As sementes do género Colchicum são usadas no tratamento da gota ou do reumatismo pois contêm um alcalóide, a colquicina, que, embora seja tóxico e deva ser administrado com parcimónia médica, tem fama de ser muito eficaz. O nome deriva do grego kolkhikós, referindo-se à Cólquida, região da Ásia Menor onde se situa hoje a Geórgia. Como muitas outras plantas medicinais, os cólquicos constam da lista das ervas ameaçadas pela colheita desregrada. Mais agora que se descobriu que a colquicina é capaz de perturbar o processo normal de divisão celular, o que faz dela um ingrediente quase mágico na pesquisa genética e na produção hortícola de variedades.

03/10/2011

A largueza do escudo

Dryopteris dilatata (Hoffm.) A. Gray


Por motivos difíceis de sondar, os britânicos chamam buckler fern aos fetos do género Dryopteris - que são, em geral, de porte avantajado e costumam preferir bosques e ambientes sombrios. O outro significado da palavra buckler - pequeno escudo redondo usado na Idade Média em combates homem a homem - em nada evoca a aparência destas plantas. Poderá tratar-se de uma convergência fonética e ortográfica de palavras com etimologia distinta. Um pouco como sucede com o acordo ortográfico que vem desfigurando a nossa língua: daqui a uns anos perguntar-nos-emos por que diabo chamamos espetador, palavra que melhor se ajusta a um toureiro ou ao dono de uma churrascaria, a quem se senta pacificamente para assistir a uma sessão de cinema.

_ _ _

__PERGUNTAS A RESPONDER__:
1 - Responda, com base no excerto sobre cólquicos e fetos:
(a) Que alcalóide contêm as sementes do género Colchicum?
(b) De que região deriva o nome Colchicum, e que país se situa hoje nela?
(c) Que nome dão os britânicos aos fetos do género Dryopteris?
2 - Altere o trecho do excerto que vai de "Por motivos difíceis" a "sessão de cinema.", trocando "bosques" por "florestas", e apresente-o de novo.
3 - Prossiga o texto sobre os fetos do género Dryopteris a partir da última frase apresentada.

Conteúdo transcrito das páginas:
_ _ _

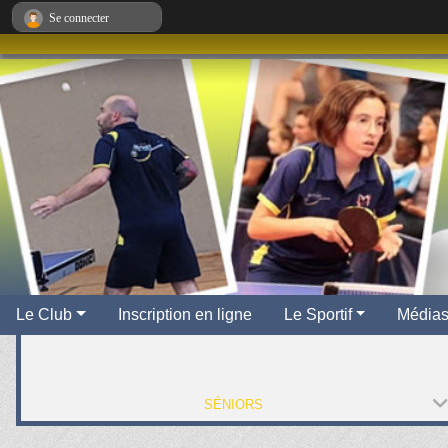
Panneau de gestion des cookies
Se connecter
Le Club
Inscription en ligne
Le Sportif
Média
SÉNIORS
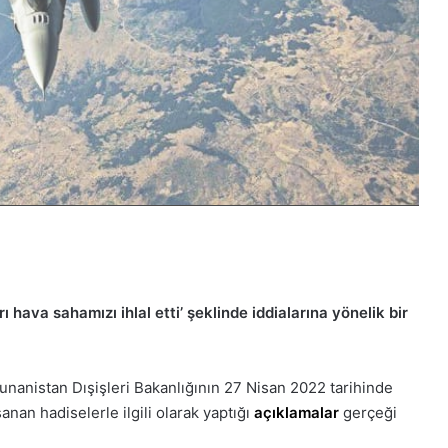
rı hava sahamızı ihlal etti’ şeklinde iddialarına yönelik bir
Yunanistan Dışişleri Bakanlığının 27 Nisan 2022 tarihinde
anan hadiselerle ilgili olarak yaptığı
açıklamalar
gerçeği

_ _ _

__RESPOSTAS POR TAREFA__:
1 -
(a) A colquicina.
(b) Da Cólquida, região da Ásia Menor onde hoje se situa a Geórgia.
(c) Buckler fern.

2 -
Por motivos difíceis de sondar, os britânicos chamam buckler fern aos fetos do género Dryopteris - que são, em geral, de porte avantajado e costumam preferir florestas e ambientes sombrios. O outro significado da palavra buckler - pequeno escudo redondo usado na Idade Média em combates homem a homem - em nada evoca a aparência destas plantas. Poderá tratar-se de uma convergência fonética e ortográfica de palavras com etimologia distinta. Um pouco como sucede com o acordo ortográfico que vem desfigurando a nossa língua: daqui a uns anos perguntar-nos-emos por que diabo chamamos espetador, palavra que melhor se ajusta a um toureiro ou ao dono de uma churrascaria, a quem se senta pacificamente para assistir a uma sessão de cinema.

3 -
Mesmo desconfiando da sua justeza, a designação broad buckler fern para o Dryopteris dilatata já nos forneceu, em tradução enviesada, o título deste escrito. É justo que assim seja, pois três das fotos acima são inglesas, tiradas que foram num bosque de avelaneiras em Loder Valley, a reserva natural anexa a Wakehurst Place, sucursal dos Kew Gardens no condado de Sussex. Nessas fotos, datadas do início de Maio de 2010, vemos as frondes jovens ou ainda embrionárias do feto. Só uns meses depois surgiriam os soros no verso das pínulas, e por isso a terceira imagem foi captada em Portugal, nas margens de um bonito ribeiro no concelho de Barcelos. No nosso país, ao contrário do que sucede na ilha de Sua Majestade, o Dryopteris dilatata é um feto pouco comum, mas vai aparecendo aqui e ali em matas caducifólias, de preferência ribeirinhas, das províncias do Minho e do Douro Litoral.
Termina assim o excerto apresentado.